◆ WHAT YOU HAVE TO DO: The pictures must be left out, while the rest of the data is copied exactly.

◆ Records excerpted from a collection:
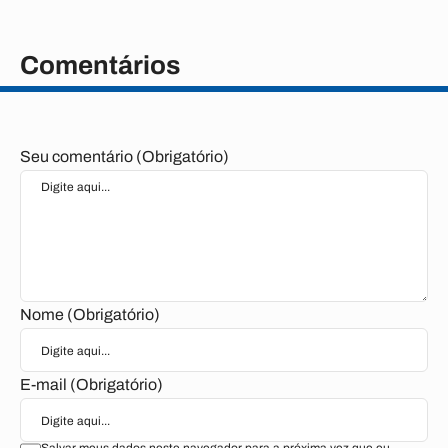
Comentários
Seu comentário (Obrigatório)
Nome (Obrigatório)
E-mail (Obrigatório)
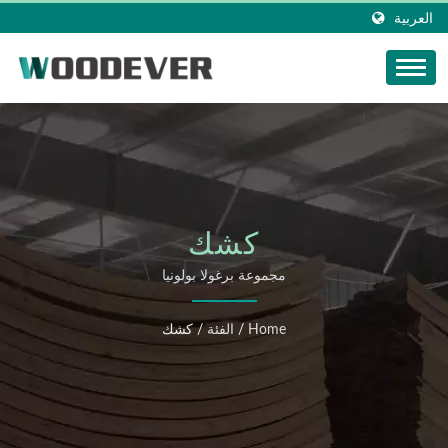
العربية
كشك
مجموعة برغولا بولونيا
Home
/
الفئة
/
كشك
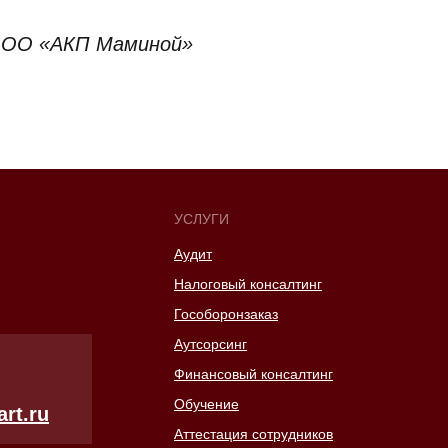
ООО «АКП Маминой»
УСЛУГИ
Аудит
Налоговый консалтинг
Гособоронзаказ
Аутсорсинг
Финансовый консалтинг
Обучение
rt.ru
Аттестация сотрудников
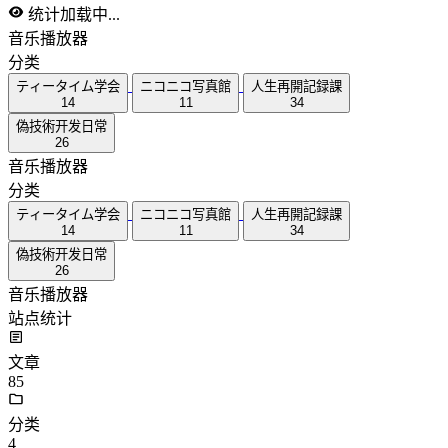
统计加载中...
音乐播放器
分类
ティータイム学会
ニコニコ写真館
人生再開記録課
14
11
34
偽技術开发日常
26
音乐播放器
分类
ティータイム学会
ニコニコ写真館
人生再開記録課
14
11
34
偽技術开发日常
26
音乐播放器
站点统计
文章
85
分类
4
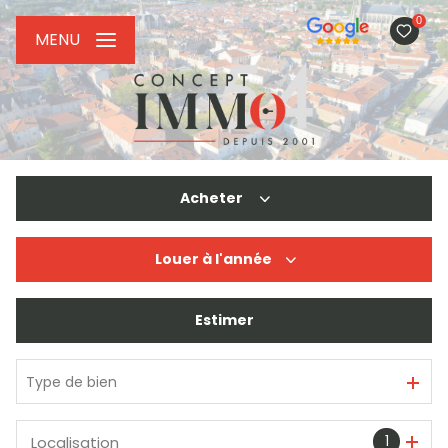
0
MENU
Acheter
Louer
à l'année
De l'ancien
De l'immo pro
Estimer
à l'année
De l'immo pro
Type de bien
1
Localisation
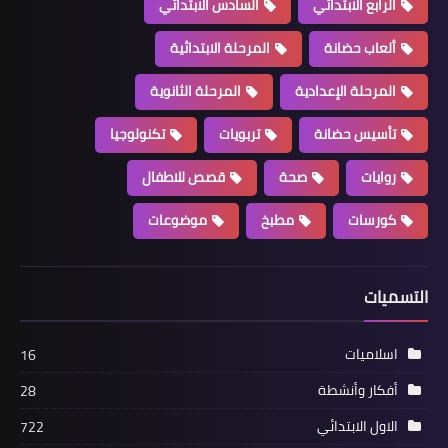
الرابع الابتدائي
السادس الابتدائي
ألعاب حضانة
المرحلة الابتدائية
المرحلة الإعدادية
المرحلة الثانوية
تأسيس حضانة
تربويات
تكنولوجيا
روايات
صحة
قصص للاطفال
كورسات
مطبخ
موضوعات
التسميات
اسلاميات
16
أفكار وأنشطة
28
الاول الابتدائي
722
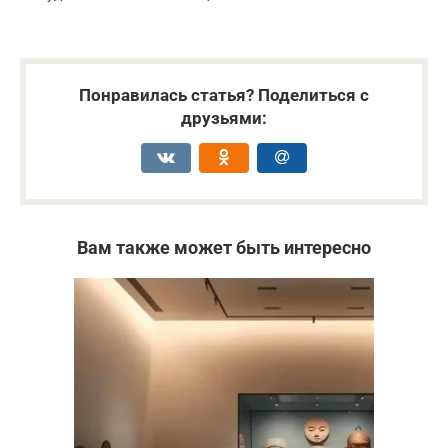
Понравилась статья? Поделиться с
друзьями:
Вам также может быть интересно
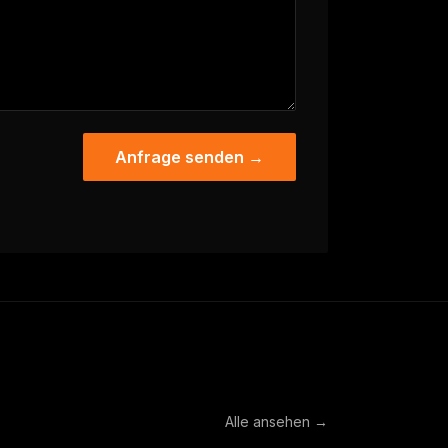
Anfrage senden →
Alle ansehen →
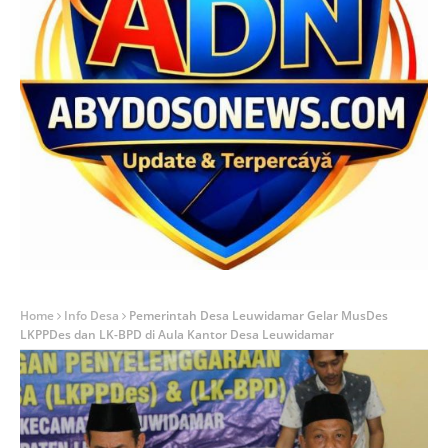
Home
Info Desa
Pemerintah Desa Leuwidamar Gelar MusDes
LKPPDes dan LK-BPD di Aula Kantor Desa Leuwidamar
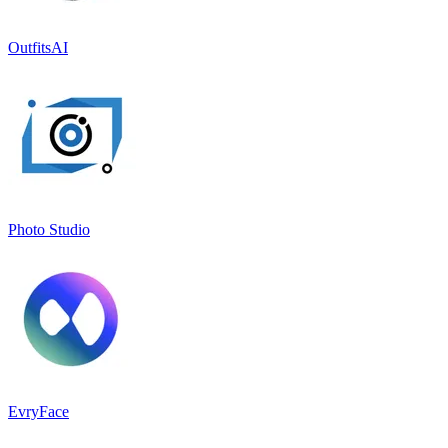
OutfitsAI
Photo Studio
EvryFace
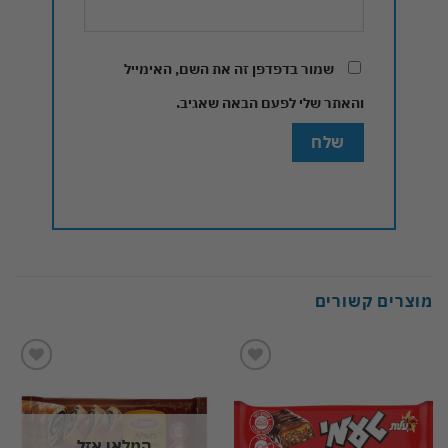
שמור בדפדפן זה את השם, האימייל
והאתר שלי לפעם הבאה שאגיב.
מוצרים קשורים
Add to
Add to
wishlist
wishlist
המלאי אזל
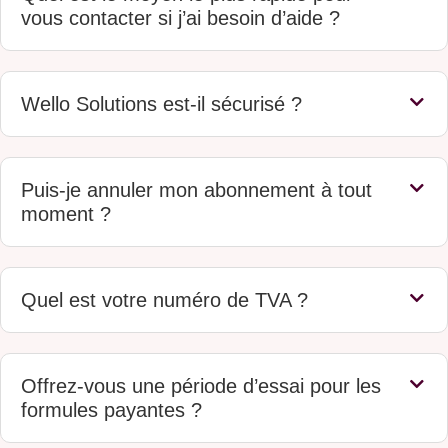
vous contacter si j’ai besoin d’aide ?
Wello Solutions est-il sécurisé ?
Puis-je annuler mon abonnement à tout
moment ?
Quel est votre numéro de TVA ?
Offrez-vous une période d’essai pour les
formules payantes ?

◆ YOUR RESPONSE:
Comentários
Seu comentário (Obrigatório)
Nome (Obrigatório)
E-mail (Obrigatório)
العربية
كشك
مجموعة برغولا بولونيا
Home
/
الفئة
/
كشك
ООО «АКП Маминой»
УСЛУГИ
Аудит
Налоговый консалтинг
Гособоронзаказ
Аутсорсинг
Финансовый консалтинг
Обучение
rt.ru
Аттестация сотрудников
统计加载中...
音乐播放器
分类
ティータイム学会
ニコニコ写真館
人生再開記録課
14
11
34
偽技術开发日常
26
音乐播放器
分类
ティータイム学会
ニコニコ写真館
人生再開記録課
14
11
34
偽技術开发日常
26
音乐播放器
站点统计
文章
85
分类
4
0
MENU
Acheter
Louer
à l'année
De l'ancien
De l'immo pro
Estimer
à l'année
De l'immo pro
Type de bien
1
Localisation
الرابع الابتدائي
السادس الابتدائي
ألعاب حضانة
المرحلة الابتدائية
المرحلة الإعدادية
المرحلة الثانوية
تأسيس حضانة
تربويات
تكنولوجيا
روايات
صحة
قصص للاطفال
كورسات
مطبخ
موضوعات
التسميات
اسلاميات
16
أفكار وأنشطة
28
الاول الابتدائي
722
Понравилась статья? Поделиться с
друзьями:
Вам также может быть интересно
Anfrage senden →
Alle ansehen →
Home
Info Desa
Pemerintah Desa Leuwidamar Gelar MusDes
LKPPDes dan LK-BPD di Aula Kantor Desa Leuwidamar
OutfitsAI
Photo Studio
EvryFace
שמור בדפדפן זה את השם, האימייל
והאתר שלי לפעם הבאה שאגיב.
מוצרים קשורים
Add to
Add to
wishlist
wishlist
המלאי אזל
vous contacter si j’ai besoin d’aide ?
Wello Solutions est-il sécurisé ?
Puis-je annuler mon abonnement à tout
moment ?
Quel est votre numéro de TVA ?
Offrez-vous une période d’essai pour les
formules payantes ?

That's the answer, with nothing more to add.